Blaž Mesiček

LTH Castings
- Position: Shooting guard
- League: 1. SKL

Personal information
- Born: June 12, 1997 (age 29) Ljubljana, Slovenia
- Listed height: 1.98 m (6 ft 6 in)
- Listed weight: 92 kg (203 lb)

Career information
- NBA draft: 2019: undrafted
- Playing career: 2014–present

Career history
- 2013–2016: Union Olimpija
- 2014–2015: → Škofja Loka
- 2016–2018: Enel Basket Brindisi
- 2018: Petrol Olimpija
- 2019: Pistoia Basket 2000
- 2019–2020: Mega Bemax
- 2020–2021: Split
- 2021: Kolossos Rodou
- 2022: OSE Lions
- 2022-2023: Cibona
- 2023: Zob Ahan Isfahan BC
- 2023: Fuenlabrada
- 2024-present: LTH Castings

Career highlights
- Croatian Cup winner (2023);

= Blaž Mesiček =

Slovenian basketball player (born 1997)

Blaž Mesiček (born June 12, 1997) is a Slovenian professional basketball player.

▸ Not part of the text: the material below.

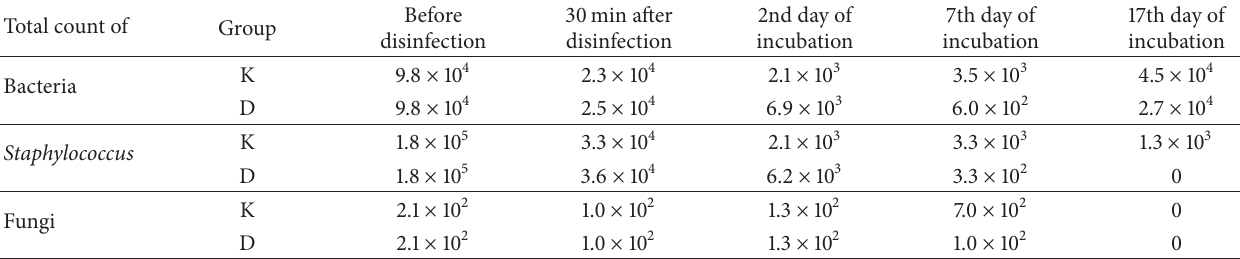
Table 9: Microbiological contamination of eggs during incubation [cfu/egg].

Born in Ljubljana, Slovenia, he is a 1.98 m tall shooting guard.

== Playing career ==
He played for his hometown team LOGO Grosuplje and in the summer of 2013 moved to Slovenian powerhouse Union Olimpija where he played for the U-17 and U-19 teams. For the 2014–15 season, he was on loan with Slovenian second-tier club Škofja Loka. He was the best player on the team and one of the best scorer of the league, tallying 21.1 points per contest.

In the summer of 2015, he signed a pro contract with Union Olimpija and received quality minutes in the Adriatic League and the FIBA Eurocup. He was recognized by FIBA and attended the FIBA European U18 All-Star Game during the European Championship 2015 in Lille, France as one of the best 24 young players.

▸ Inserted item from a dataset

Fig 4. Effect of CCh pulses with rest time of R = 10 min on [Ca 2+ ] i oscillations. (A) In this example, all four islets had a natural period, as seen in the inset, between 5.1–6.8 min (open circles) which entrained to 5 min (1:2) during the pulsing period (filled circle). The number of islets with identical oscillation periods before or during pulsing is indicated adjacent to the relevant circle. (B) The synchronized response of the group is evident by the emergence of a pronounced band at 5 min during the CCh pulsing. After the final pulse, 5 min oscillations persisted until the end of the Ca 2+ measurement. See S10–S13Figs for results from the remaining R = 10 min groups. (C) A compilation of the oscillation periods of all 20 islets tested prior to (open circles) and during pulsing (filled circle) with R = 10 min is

In December 2016, Mesiček signed with Enel Basket Brindisi of the Italian top tier Lega Basket Serie A (LBA).

On August 9, 2018, He signed a two-year contract with Petrol Olimpija. In December 2018, he parted ways with Petrol Olimpija

On January 30, 2019, Mesiček signed a 30-days contract with Pistoia Basket 2000. After his short stint in Italy, he signed for the Serbian team Mega Bemax for the 2019–20 season in October 2019. Mesicek averaged 8.1 points, 2.2 rebounds and 1.5 assists per game.

On October 3, 2020, he signed with Split of the ABA League and the Croatian League. He averaged 10.8 points, 2.6 rebounds and 3,1 assists in the Croatian league, as well as 11.1 points, 2.6 rebounds and 2.8 assists in the Adriatic League.

On July 8, 2021, Mesiček officially signed with Kolossos Rodou of the Greek Basket League. On October 23, he parted ways with the Greek club. In 3 games, he averaged 8.3 points and 2 rebounds per contest.